In the meanwhile, cities that generally fell at the bottom of the list most struggled across these areas or with certain problems to an extreme. Taken simply, goalkeeping isn’t at all as simple as what a person is able to determine in the first few weeks of January, but what happens around oneself throughout the entirety of the year. Our success in our decisions about our own betterment cannot lie in instantaneous decisions. What we determine to surround ourselves by in our personal lives and our communities, in the long run, makes the difference.

 

Environment Matters 

(Photo by Curtis Lin | Daily Utah Chronicle)

It might seem discouraging to imagine that it might not so much be our selected goals which matter to our growth than our surroundings. After all, most of us aren’t city planners or local government leaders, nor do any one of us make for the entirety of a consistently fluctuating economy. A city with more restaurants or nightlife than another is more likely to aid your start-of-the-year goal to socialize more often better than one which doesn’t without your having to think so much about it. Yet, what can one do who does not live in such a place? Even Salt Lake City certainly has its sparse, financially underprivileged and more spread-out areas where community engagement is less accessible from the most well off parts of downtown. In response to WalletHub’s research, Zlatan Krizan, a University of Iowa professor of psychology, suggested a solution. “People are creatures of habit, and cues in our environment sustain them,” he wrote. “Not going to the mall will certainly eliminate any purchasing; you cannot spend if you are not there.” As much as our world may change beyond the sense of individual control, consciously making what we are able to of our habits in relation to our surroundings is within reach.

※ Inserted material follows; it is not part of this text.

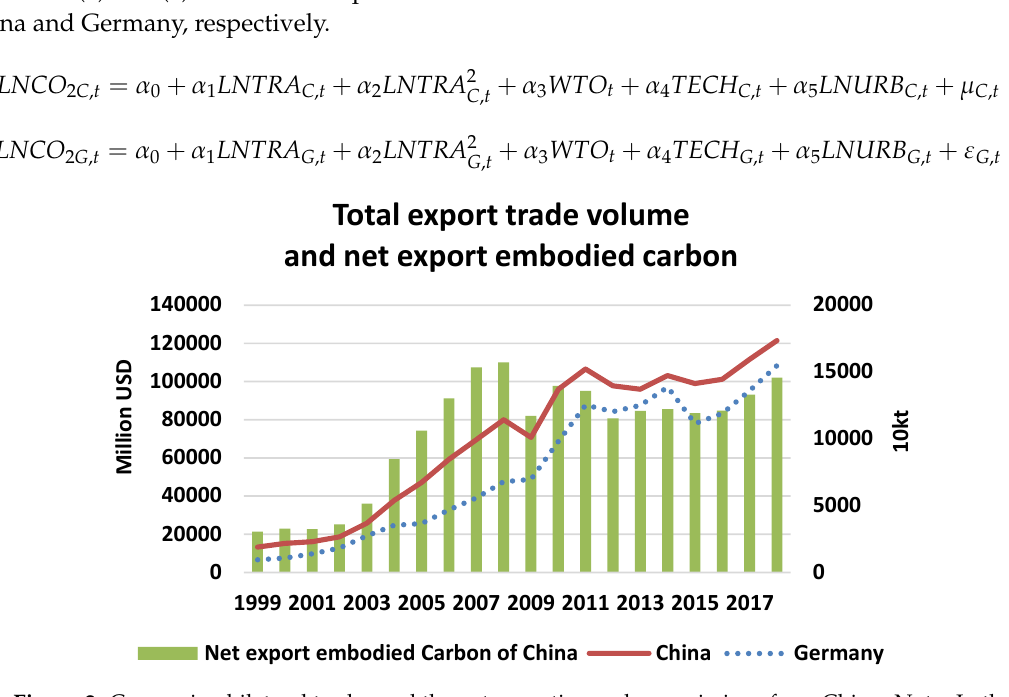
Figure 2. Comparing bilateral trades and the net exporting carbon emissions from China. Note: In the bottom of the graph, “Germany” stands for the export volume of Germany to China, and “China” is the export volume of China to Germany.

As phrased by the iconic cleaning expert Marie Kondo, whom I adore, “By starting with the easy things first and leaving the hardest for last, you can gradually hone your decision-making skills, so that by the end, it seems simple.” There’s nothing wrong with writing out a five-year plan. However, as one of my favorite fictional characters once put it, you first have to choose a font to write it in. As well as it may do to outline grand hopes for ourselves we must remain mindful of how we curate our habits, to nurture the seeds that we decide to plant. As author James Clear explains in his New York Times bestselling book “Nuclear Habits,” “In many cases, the environment matters more” than motivation and skill alone, his calling it “the invisible hand that shapes human behavior.”

Clear recommends three important steps to shaping the spaces in which we live that I find quite effective, which includes automating good decisions, getting in the flow or remaining conscious of our behaviors and, lastly, avoiding negative influences that might distract us. Suppose I want to eat healthier. While this idea is a good resolution on its own, how can I affect my environment and daily living to achieve it? Following Clear’s suggestions, I could begin by proving myself with healthy ingredients and memorizing recipes I can make easily to support my new goal. My next step might be to keep a budget I’m aware of and a plan I can check with intervals. Finally, I can quit purchasing so many Ramen cups as I currently do, since I’ve come to notice that too strict a diet of vitamin-lacking noodles in salty water will make me feel drowsy and worn out.

With practice, I can change my simple hope for improvement into a real long-time track by immersing myself in a conducive environment in my habits, and supposing I take my goal a step further to organize and clean my kitchen, my physical environment as well. Remember, even though we treat New Year’s as a special day, it’s the ordinary days we tend not to pay attention to which count the most. After all, as Clear wrote, “It is important to remember that the environment drives our good behaviors as well as our bad ones.”